After fifth minute he tries to make the point that maneuvering doesn't work, but his math is flawed. Although you see someone all of the time, the image you're seeing is lagging based on the time it took to get to your sensors. But you can't make targeting decisions based on passive sensors, you need to have the range to the enemy, which means sending out a beam of something which reflects back giving you a doppler reading. And finally you're firing with a laser. That's 4 times that light has to travel between you and the target.

That's a 5.5 second lag shooting anything between earth and the moon, add processing times and it might add anywhere from 5-10 seconds depending on how much prediction you want your FCS to make (there's diminishing returns). Let's say 8 seconds total on average.

Now look at video related.

Think with an 8 second lag you can keep a laser locked onto this whirlybird continuously for longer than the 30 or so seconds the laser needs to melt through basic steel armor? This isn't even counting ablative armor which would take minutes.
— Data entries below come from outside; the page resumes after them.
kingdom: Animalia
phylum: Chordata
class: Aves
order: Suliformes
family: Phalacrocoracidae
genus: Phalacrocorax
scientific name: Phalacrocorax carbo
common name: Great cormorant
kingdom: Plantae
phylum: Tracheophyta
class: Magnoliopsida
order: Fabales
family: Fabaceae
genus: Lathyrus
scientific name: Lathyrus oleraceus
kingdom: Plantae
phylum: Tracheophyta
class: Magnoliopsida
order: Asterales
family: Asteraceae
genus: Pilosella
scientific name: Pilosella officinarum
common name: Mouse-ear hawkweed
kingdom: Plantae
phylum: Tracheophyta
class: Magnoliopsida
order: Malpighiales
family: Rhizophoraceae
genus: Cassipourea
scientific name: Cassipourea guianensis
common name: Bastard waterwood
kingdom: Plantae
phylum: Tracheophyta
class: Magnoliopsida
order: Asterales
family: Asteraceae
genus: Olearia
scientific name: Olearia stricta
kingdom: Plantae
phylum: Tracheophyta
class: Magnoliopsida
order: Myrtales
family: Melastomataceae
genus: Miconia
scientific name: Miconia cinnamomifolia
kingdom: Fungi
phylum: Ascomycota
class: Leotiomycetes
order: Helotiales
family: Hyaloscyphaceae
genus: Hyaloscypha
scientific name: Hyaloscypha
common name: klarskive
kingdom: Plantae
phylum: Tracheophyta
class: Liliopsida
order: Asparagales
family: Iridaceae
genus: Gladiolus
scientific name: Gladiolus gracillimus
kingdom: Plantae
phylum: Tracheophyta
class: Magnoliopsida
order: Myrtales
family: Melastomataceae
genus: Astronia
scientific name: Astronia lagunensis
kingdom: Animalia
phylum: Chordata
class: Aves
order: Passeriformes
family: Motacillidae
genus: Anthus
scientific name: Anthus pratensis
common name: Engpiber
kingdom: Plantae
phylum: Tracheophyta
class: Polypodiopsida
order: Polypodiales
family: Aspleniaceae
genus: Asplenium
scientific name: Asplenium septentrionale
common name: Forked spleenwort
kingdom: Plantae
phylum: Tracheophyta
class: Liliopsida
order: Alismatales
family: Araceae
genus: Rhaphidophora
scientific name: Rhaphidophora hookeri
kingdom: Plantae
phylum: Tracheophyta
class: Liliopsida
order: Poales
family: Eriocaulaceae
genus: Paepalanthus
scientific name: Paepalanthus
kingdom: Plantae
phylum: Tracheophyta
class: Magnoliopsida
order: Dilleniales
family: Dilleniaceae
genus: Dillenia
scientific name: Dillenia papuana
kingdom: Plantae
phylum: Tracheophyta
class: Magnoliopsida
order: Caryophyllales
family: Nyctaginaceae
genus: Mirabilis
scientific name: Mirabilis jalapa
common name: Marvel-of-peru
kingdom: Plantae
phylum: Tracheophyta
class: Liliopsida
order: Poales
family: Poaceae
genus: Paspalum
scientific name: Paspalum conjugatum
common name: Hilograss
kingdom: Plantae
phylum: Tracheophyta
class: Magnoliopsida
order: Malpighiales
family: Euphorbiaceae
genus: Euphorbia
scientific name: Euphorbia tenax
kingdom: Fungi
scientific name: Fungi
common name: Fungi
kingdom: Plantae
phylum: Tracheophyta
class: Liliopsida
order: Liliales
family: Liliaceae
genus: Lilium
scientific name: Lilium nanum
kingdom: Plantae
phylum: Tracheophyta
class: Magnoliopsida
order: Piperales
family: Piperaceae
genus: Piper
Yeah maneuvering fucking works especially considering that earth to moon distance is basically knife fighting range.

Unsubscibe from that guy and subscribe to pewdiepie.


e78886  No.635792

>>635778

Just make a space shotgun and fire bunch of shit at the fucking space plane.

Besides lasers are gay. Rockets are where its at.


933228  No.635803

File: f5578b287bcb556⋯.jpg (49.41 KB, 342x400, 171:200, Casaba howitzer.jpg)

File: 28b32f3107c26cc⋯.png (208.63 KB, 689x613, 689:613, fissionfragment.png)

>>635792

Casaba howitzers for long range. Fission kinetic energy missiles for medium range. Guns for close range.


aef7c6  No.635805

>>635218

An other factor that travel time inside a space system is quite long, it might take months to get from the edge of it to the inner worlds. Therefore even if two fleets with thousands of ships are in the same system, they still have the space to completely avoid each other. Or even if they engage, it will be mostly a battle between small formations (just like how a ground battle between millions of people is usually just lots of small clashes between companies and battalions).

>that video

I like that game, but it has some issues. Two things it fails to convey are time and size. In the original tabletop game and the Rogue Trader RPG it was stated that a game turn is about half-an-hour, so even a small battle is actually hours long. Instead in that game you have to slow down the time, even though that slow-motion is still a few dozen times faster than "real time". And in the tabletop it was stated that if the ship models were scaled to the map, then they'd be about the size of a speck of dust. The models were markers, and in theory you were even able to stack them on top of each other. It was important for ramming, because you had to deliberately order your ship to ram into an other one, and you had a good chance to actually miss it. Meanwhile in the vidya you have the ships randomly crashing into everything, including their allies and random enviroment pieces. Because of these two factors the game makes space combat in w40k look like a wild race where you have to struggle to micro-manage everything. In the fluff it's a slow and elegant dance where you have all the time of the world to worry if the next broadside from that faint light that is the enemy ship will hit you or not.


4b89fa  No.635818

>>635805

Agreed, but the game is still fucking phenomenal for putting Battlefleet Gothic rules on PC.

It's overall one of the best space naval strategy games, not that there are many of them, like Sins of a Solar Empire.